GPU Operator with Kata Containers

About the Operator with Kata Containers

Note

Technology Preview features are not supported in production environments and are not functionally complete. Technology Preview features provide early access to upcoming product features, enabling customers to test functionality and provide feedback during the development process. These releases may not have any documentation, and testing is limited.

Kata Containers are similar, but subtly different from traditional containers such as a Docker container.

A traditional container packages software for user-space isolation from the host, but the container runs on the host and shares the operating system kernel with the host. Sharing the operating system kernel is a potential vulnerability.

A Kata container runs in a virtual machine on the host. The virtual machine has a separate operating system and operating system kernel.
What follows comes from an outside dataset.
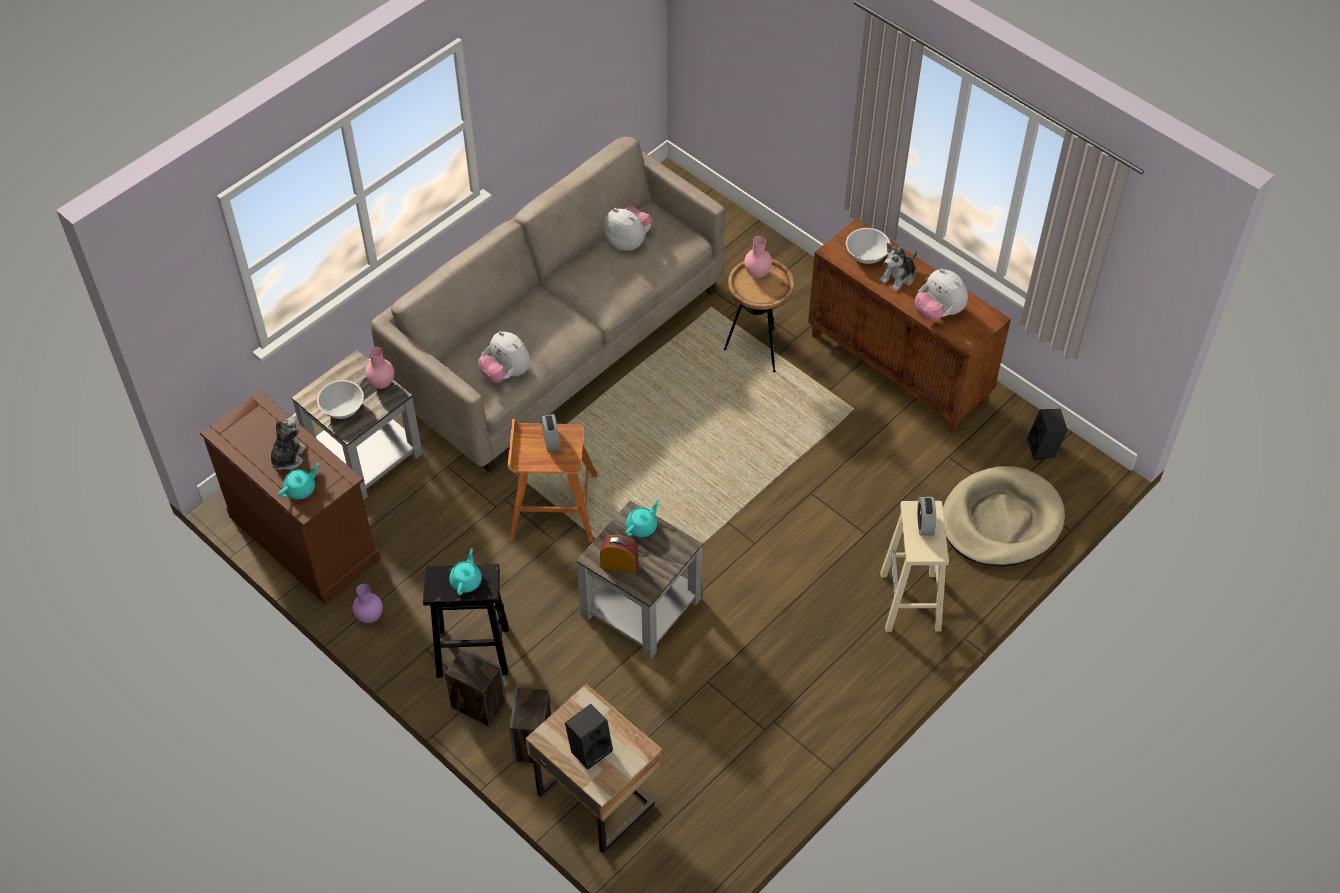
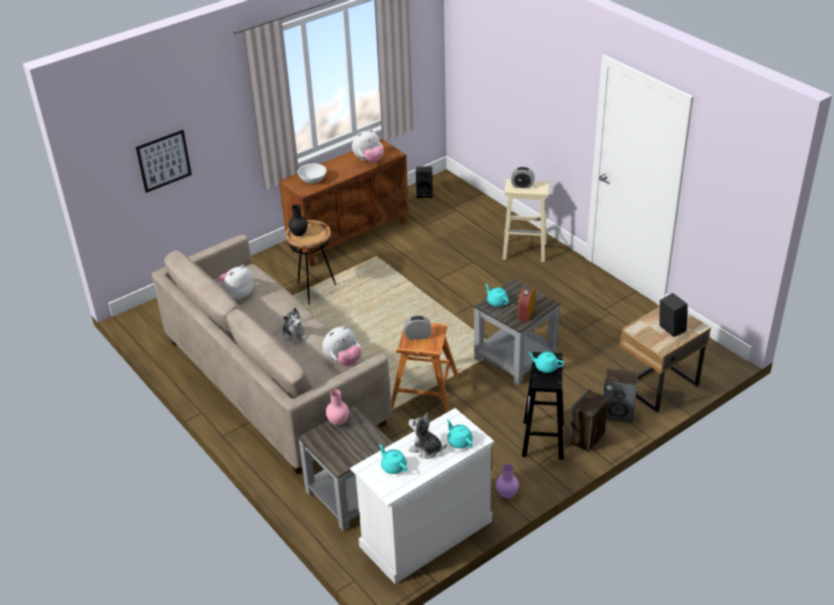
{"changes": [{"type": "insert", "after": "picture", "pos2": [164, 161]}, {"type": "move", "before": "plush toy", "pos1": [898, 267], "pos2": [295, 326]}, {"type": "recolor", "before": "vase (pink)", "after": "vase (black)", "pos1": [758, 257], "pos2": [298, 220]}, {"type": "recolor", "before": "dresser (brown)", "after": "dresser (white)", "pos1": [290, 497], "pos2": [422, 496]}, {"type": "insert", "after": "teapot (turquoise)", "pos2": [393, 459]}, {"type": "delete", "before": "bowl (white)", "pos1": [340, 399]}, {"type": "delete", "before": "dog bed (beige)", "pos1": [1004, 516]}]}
Hardware virtualization and a separate kernel provide improved workload isolation in comparison with traditional containers.

The NVIDIA GPU Operator works with the Kata container runtime. Kata uses a hypervisor, like QEMU, to provide a lightweight virtual machine with a single purpose–to run a Kubernetes pod.

The following diagram shows the software components that Kubernetes uses to run a Kata container.

flowchart LR a[Kubelet] --> b[CRI] --> c[Kata\nRuntime] --> d[Lightweight\nQEMU VM] --> e[Lightweight\nGuest OS] --> f[Pod] --> g[Container]

Software Components with Kata Container Runtime

NVIDIA supports Kata Containers by using Helm to run a daemon set that installs the Kata runtime and QEMU.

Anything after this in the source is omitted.